Racial pride insults creation and racial hatred denies the gospel. A faithful church welcomes, disciples, loves and evangelizes without sorting souls by skin.
America cannot stop talking about race because America has never known how to tell the truth about it. Race, as a God-created rank of human beings, is a lie. Racism, as a sin committed against God’s image bearers, is real. We have turned race into a religion for some and a forbidden subject for others. One group builds identity on it. Another group wants to bury it before confession can do its work. The Bible walks into both rooms and tears down the idols.
Before white, black, brown, tribe, flag, accent, resentment, guilt, or suspicion, there was a man on the ground with the breath of God in his lungs. God formed Adam from the dirt and made him more than dirt. He made him a living soul. From that first home of humanity came the whole human family, every child, every color, every language, every face bent over a cradle or wet with graveyard tears.
Every person you have ever feared, mocked, envied, stereotyped or quietly ranked bears the stamp of the Maker. To despise a person because of his body is to swing at the God who made it.

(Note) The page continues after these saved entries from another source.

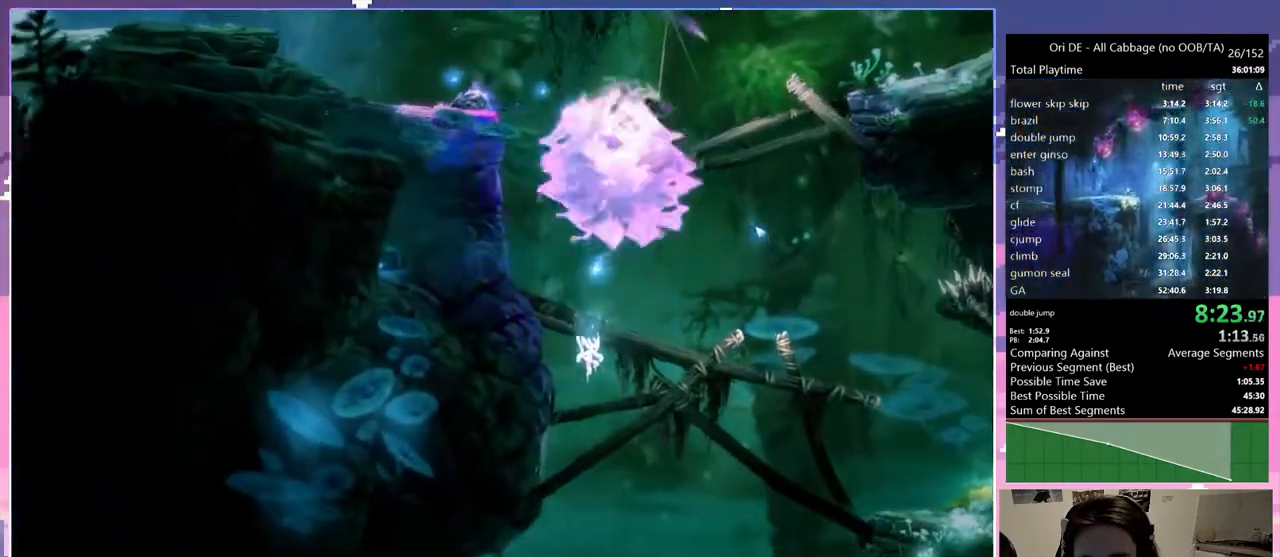
{"keys": ["q"], "events": [[183, "q", "down"]]}
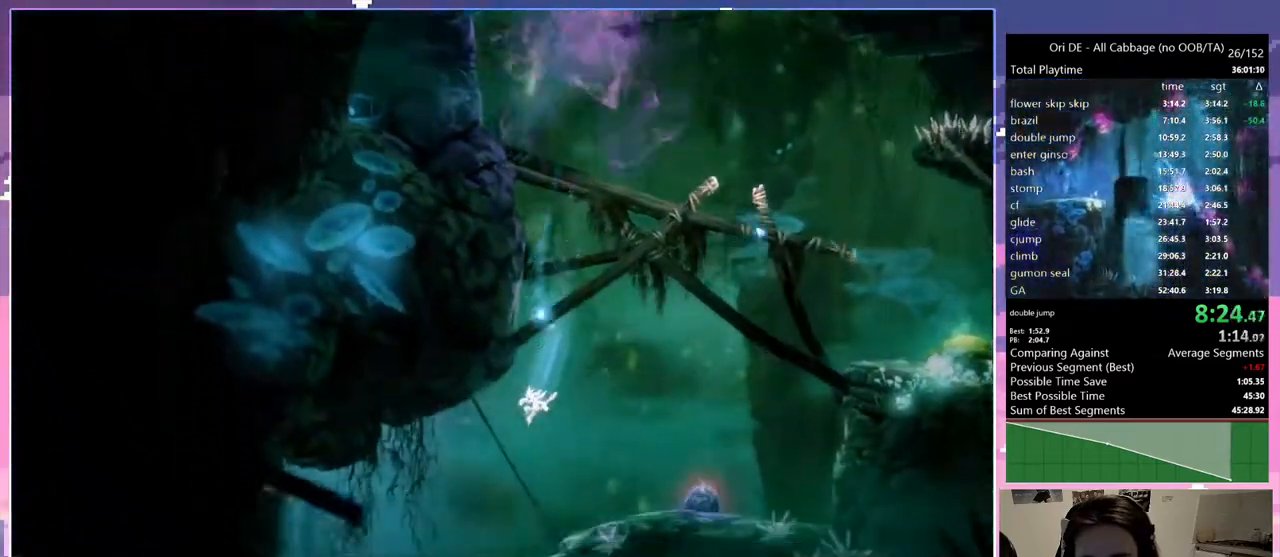
{"keys": ["d"], "events": [[150, "q", "up"], [483, "d", "down"]]}
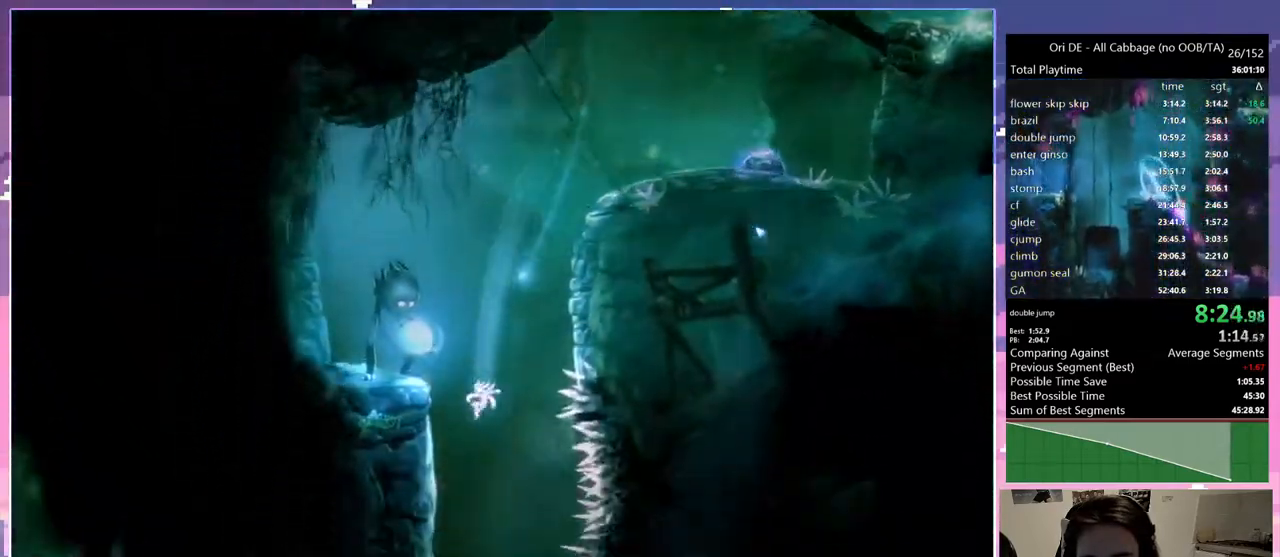
{"keys": ["d", "num0"], "events": [[350, "num0", "down"]]}
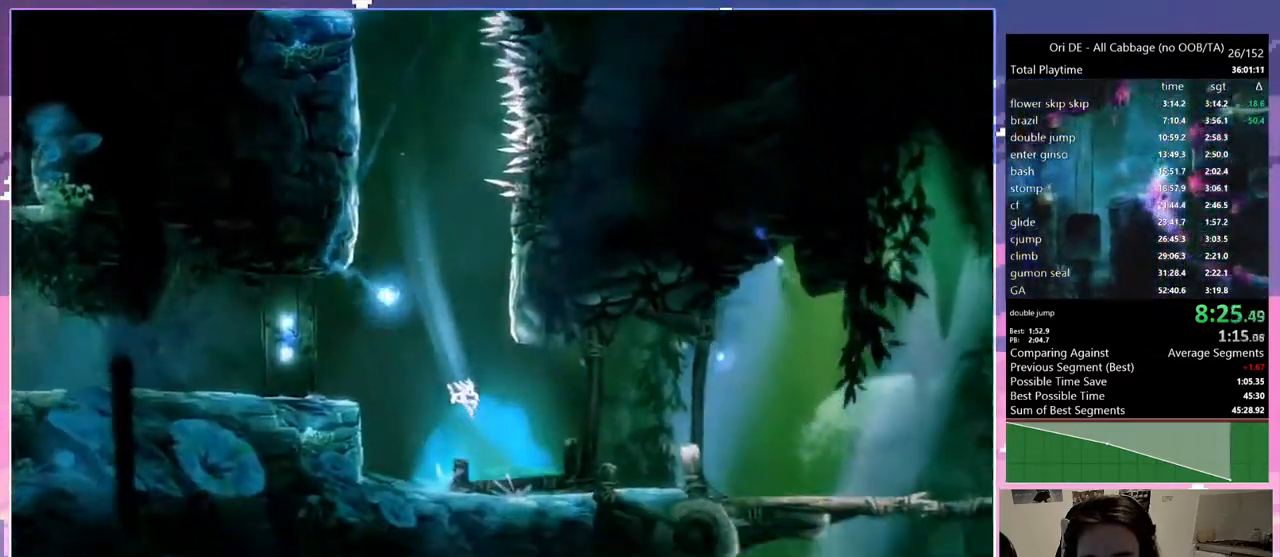
{"keys": ["d"], "events": [[83, "num0", "up"], [133, "num7", "down"], [233, "num7", "up"]]}
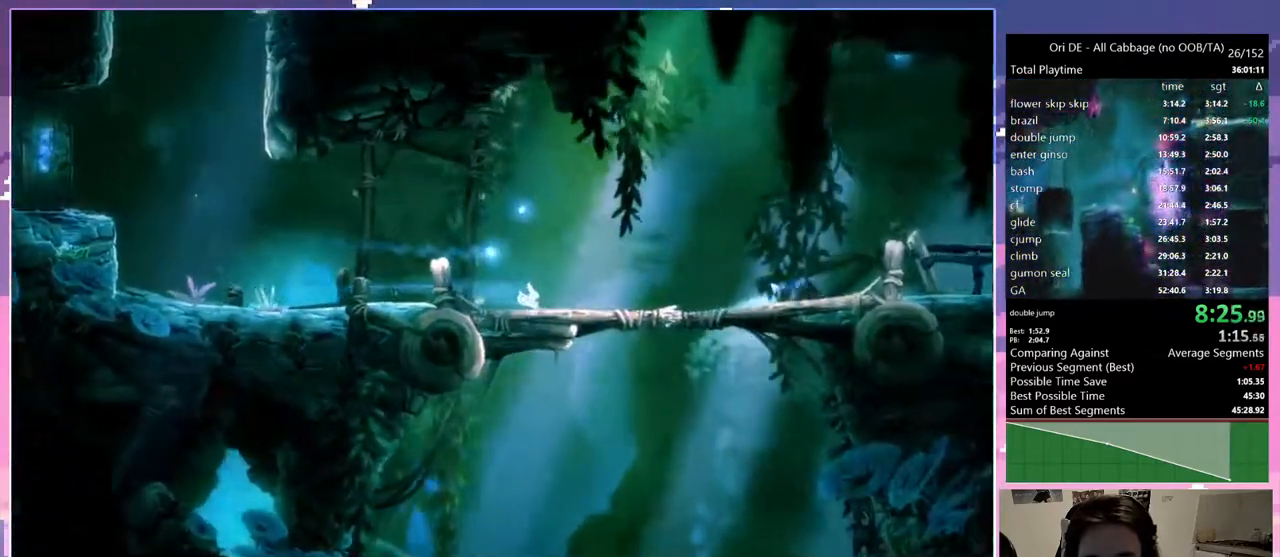
{"keys": [], "events": [[17, "d", "up"]]}
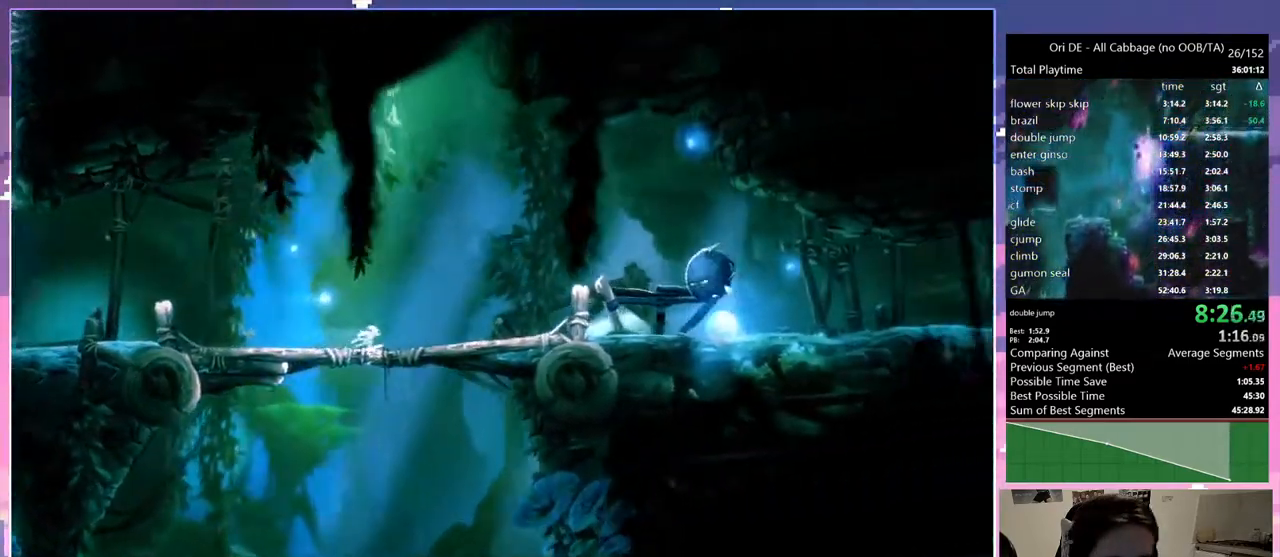
{"keys": [], "events": []}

Christian clarity begins by separating words we often shove into the same drawer. Immigration deals with borders and laws. Nation speaks of shared land, government and civic life. Culture carries the songs, stories, habits and memories of a people. Race is different. Race is the modern habit of sorting human beings by inherited physical traits, especially skin, and then acting as though those traits can measure the soul.
The Bible honors nations, peoples, tribes, and tongues. It never teaches the modern myth that skin creates separate grades of humanity.
Paul stood in Athens, surrounded by idols, philosophers and religious fog, and said God “hath made of one blood all nations of men for to dwell on all the face of the earth” (Acts 17:26). One blood. That sentence crushes racial pride at the root. The white man has no superior origin. The black man has no lesser origin. The Asian man, the Hispanic man, the Native man, the immigrant with a thick accent, all come from one root and answer to one Creator.
Racism is more than meanness. It is false doctrine. Some have tried to drag the Bible into their prejudice. They have reached into Genesis, grabbed Noah’s curse against Canaan and tried to turn it into a warrant against black Africans. Read the text. Noah cursed Canaan, not Ham. Canaan became a particular people in a particular land under a particular judgment fulfilled long ago. The passage gives no license to despise Africans, excuse slavery or defend segregation. The Bible is a sword against racism, never a shield for it.
Racial prejudice does not always announce itself with a slur shouted from a truck window. Sometimes it wears a Sunday tie, sings the doxology and defends the unborn. It can sit through sermons on holiness, nod along to lessons on marriage and still tighten its jaw when a daughter brings home a godly man whose skin will change the color of the family photo. That is prejudice in church clothes.